In other words, though one hears that sky is the limit for the two countries’ partnership whenever the leaders of the two countries meet and one comes across promising announcements and high-sounding agreements, problems arise when the stage of implementations of the agreed ideas arise. Obviously, the two governments have a lot to do for overcoming these inherent challenges, irrespective of which parties they belong to, whether in India or in the United States. In the ultimate analysis, it all boils down to how each of the two governments positions itself as a partner that is valuable enough to the other.
In fact, the writer's Indian-American friend Professor Amit Gupta, who teaches in the United States, has an interesting explanation on the direction of the Indo-US relations. According to him, "It is important to keep in mind that there are five India-US relationships: the government to government relationship; the military to military relationship; the one between Bangalore and Silicon Valley; the one between Indian students and American universities; and finally, the one between the Indian diaspora and India. Of these, the first two are the ones on which the Indian government pins the most hopes, but these are also the most problematic. The India-US relationship has improved significantly since the bad days following the 1998 nuclear tests but they have plateaued at the political and military levels. What PM Modi needs to do, therefore, is to push the development of the other three sets of relationships that are both far less complicated to foster and much more.”
I will end with a little bit explanation of Amit’s last "relationship" — the ascendancy of the Indian- Americans both in number and profile in the United States. Indian- Americans have been continuously outpacing every ethnic group socioeconomically to reach the summit of the US Census charts. They have attained the highest educational levels of all ethnic groups in the US According to Wikipedia, 71% of all Indians have a bachelor's or high degree (compared to 28 percent nationally and 44 percent average for all Asian American groups). Almost 40 percent of all Indians in the United States have a master's, doctorate or other professional degree.
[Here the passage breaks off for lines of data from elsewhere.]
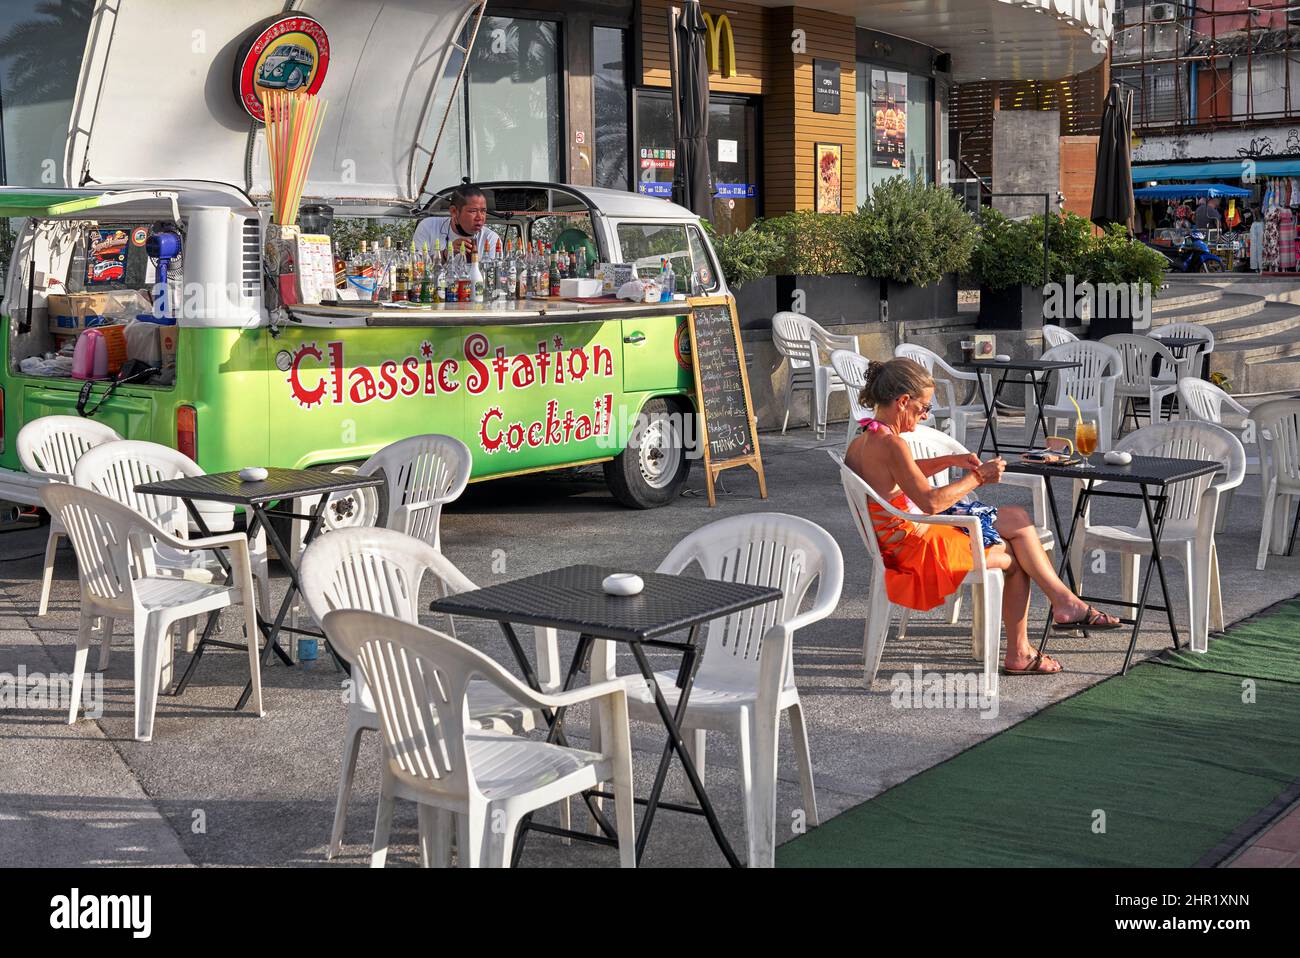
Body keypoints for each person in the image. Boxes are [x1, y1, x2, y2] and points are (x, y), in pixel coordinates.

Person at [844, 358, 1120, 676]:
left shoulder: (863, 440)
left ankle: (1064, 603)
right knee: (1017, 560)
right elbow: (931, 502)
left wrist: (950, 459)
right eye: (924, 407)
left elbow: (899, 474)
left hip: (901, 537)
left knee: (1016, 518)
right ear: (903, 401)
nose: (925, 414)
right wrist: (979, 477)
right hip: (915, 548)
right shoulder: (892, 444)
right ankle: (1022, 650)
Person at [412, 184, 502, 260]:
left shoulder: (491, 239)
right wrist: (445, 254)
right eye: (473, 211)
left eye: (483, 211)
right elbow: (416, 267)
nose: (479, 217)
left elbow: (493, 275)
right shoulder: (428, 226)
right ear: (454, 211)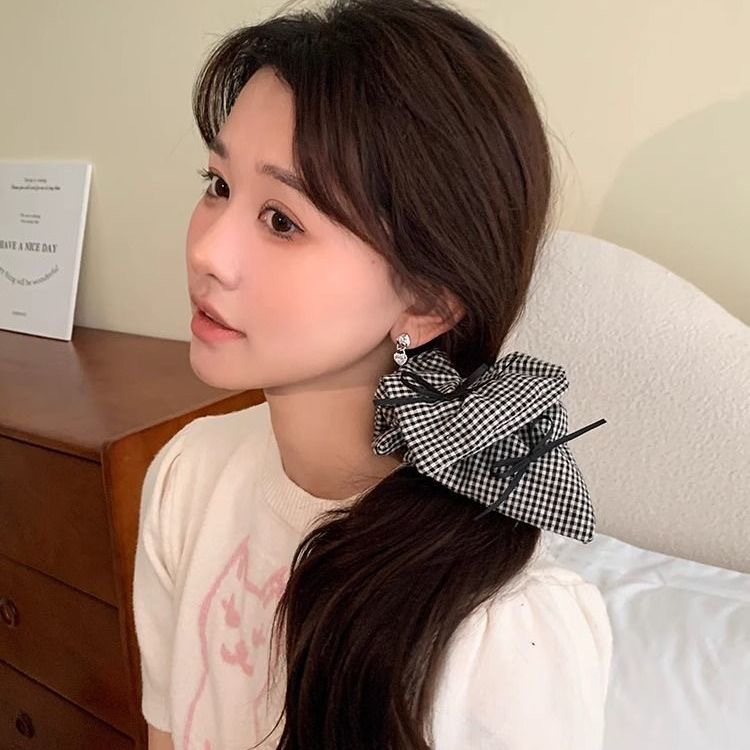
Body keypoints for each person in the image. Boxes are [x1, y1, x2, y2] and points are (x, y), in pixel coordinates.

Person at [133, 0, 613, 748]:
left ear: (428, 302)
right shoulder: (187, 476)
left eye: (283, 220)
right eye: (218, 184)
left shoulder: (502, 632)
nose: (206, 251)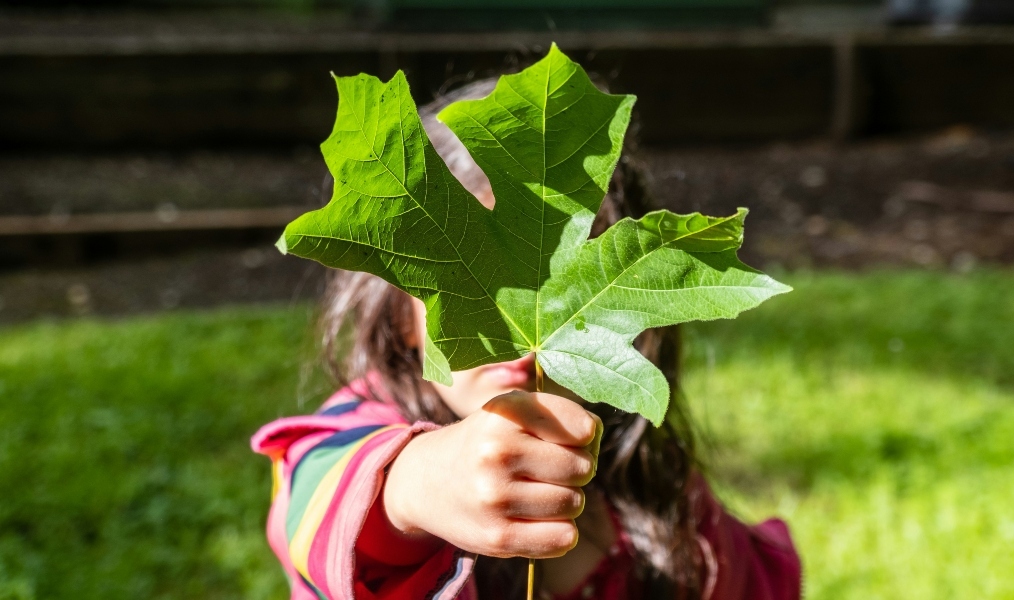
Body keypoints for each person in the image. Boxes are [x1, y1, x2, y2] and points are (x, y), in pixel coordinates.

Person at [252, 79, 801, 600]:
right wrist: (420, 485)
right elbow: (318, 503)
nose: (516, 327)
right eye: (475, 287)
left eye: (560, 283)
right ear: (402, 318)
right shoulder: (355, 431)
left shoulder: (653, 484)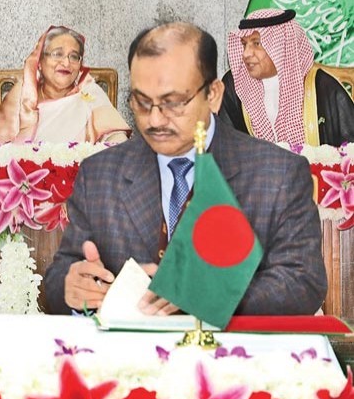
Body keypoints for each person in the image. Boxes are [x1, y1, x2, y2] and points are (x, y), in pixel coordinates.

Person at [44, 22, 326, 316]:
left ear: (214, 95)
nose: (154, 120)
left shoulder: (276, 173)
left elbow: (303, 282)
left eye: (174, 102)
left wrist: (212, 295)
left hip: (232, 357)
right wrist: (72, 288)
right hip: (131, 357)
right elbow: (60, 277)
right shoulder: (101, 174)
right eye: (142, 102)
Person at [0, 25, 130, 144]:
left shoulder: (88, 92)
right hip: (24, 181)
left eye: (74, 56)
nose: (66, 62)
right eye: (58, 54)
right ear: (40, 61)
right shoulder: (24, 92)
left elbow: (116, 137)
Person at [220, 9, 354, 147]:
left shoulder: (323, 87)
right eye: (244, 44)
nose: (246, 54)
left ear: (280, 45)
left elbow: (350, 150)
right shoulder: (234, 85)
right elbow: (223, 146)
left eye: (256, 43)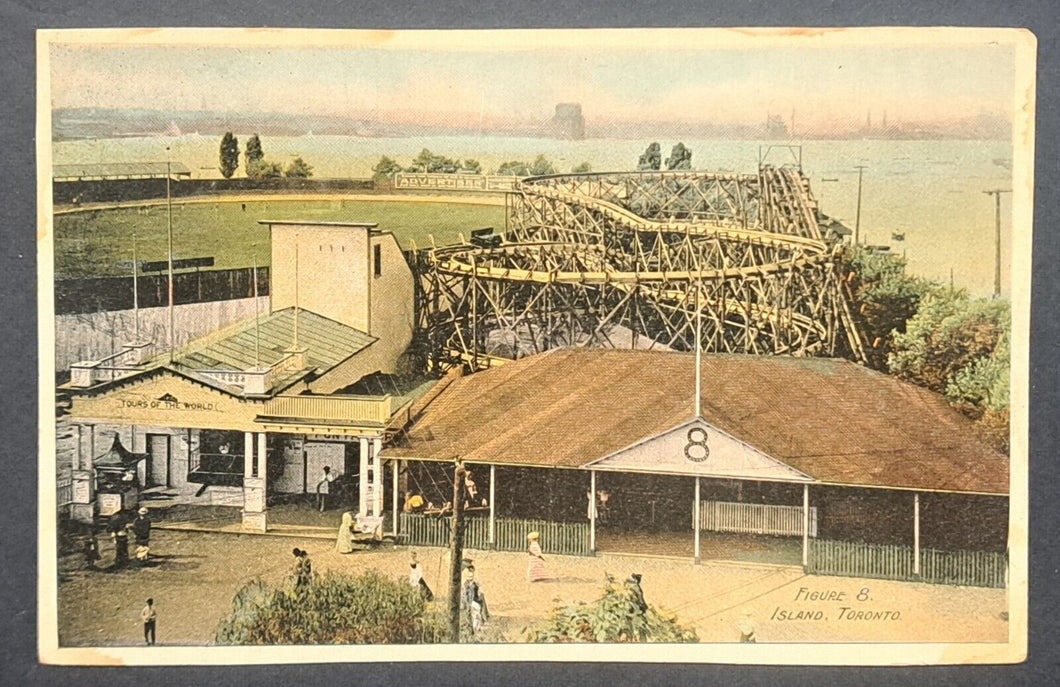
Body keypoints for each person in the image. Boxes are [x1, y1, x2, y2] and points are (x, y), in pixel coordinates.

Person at [461, 564, 488, 634]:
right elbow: (465, 593)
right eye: (470, 570)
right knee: (474, 615)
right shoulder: (467, 583)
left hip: (473, 601)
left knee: (475, 615)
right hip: (471, 601)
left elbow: (478, 592)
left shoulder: (472, 583)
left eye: (472, 570)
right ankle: (474, 628)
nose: (471, 571)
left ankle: (475, 628)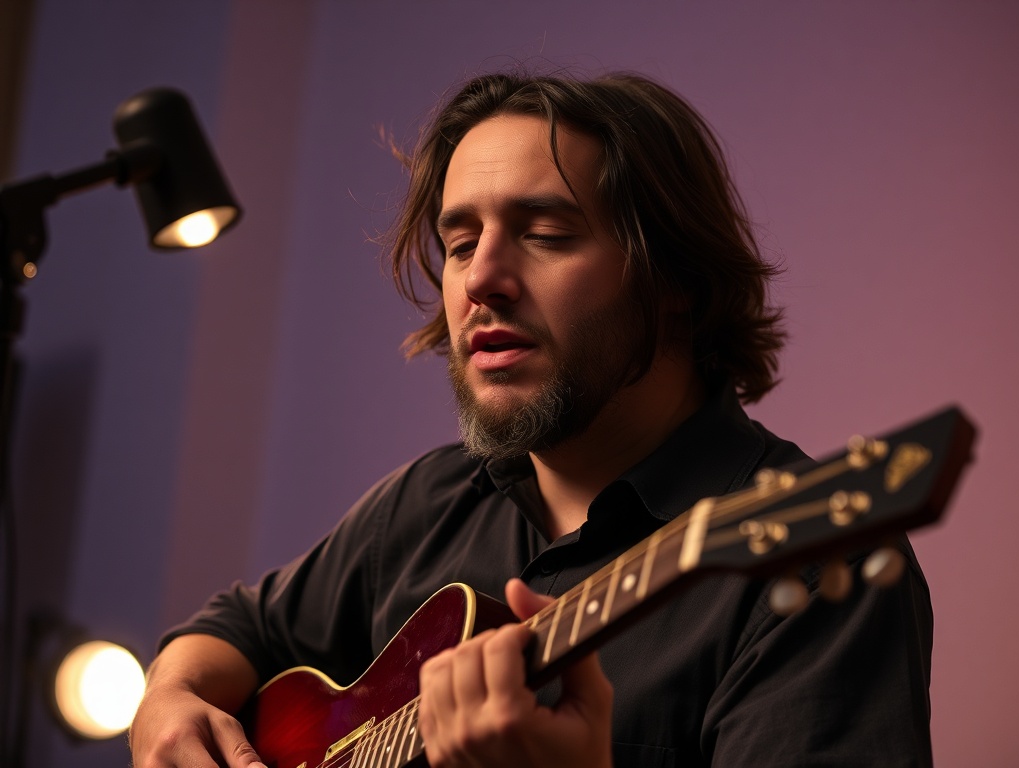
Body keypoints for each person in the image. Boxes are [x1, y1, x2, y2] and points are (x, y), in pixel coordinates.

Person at [129, 70, 933, 767]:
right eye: (459, 242)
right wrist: (170, 696)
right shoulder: (425, 506)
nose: (482, 279)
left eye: (545, 234)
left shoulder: (819, 564)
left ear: (675, 279)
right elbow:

After all, the best and brightest students in India emigrate to America.
A study from Pew Research Centre has shown that 80 percent of Indians were holding college or advanced degrees, surpassing the previously Taiwanese average figure of 74.1%. In fact, the percentage of the number of Indian- Americans who have a master's, doctorate or other professional degree is five times the national average in America.
What all this means is that these high profiled Indian -Americans, having best professional jobs, constitute a huge constituency for India which no American government or business can ignore. But then, for better or concrete results, there has to be some systemic changes in India in its governance, something that is not easy, given the weighty presence habitual US - bashers in our political, administrative and intellectual establishments, most of whom, incidentally, also happen to be the biggest opponents of the liberalisation of the economy and governmental reforms.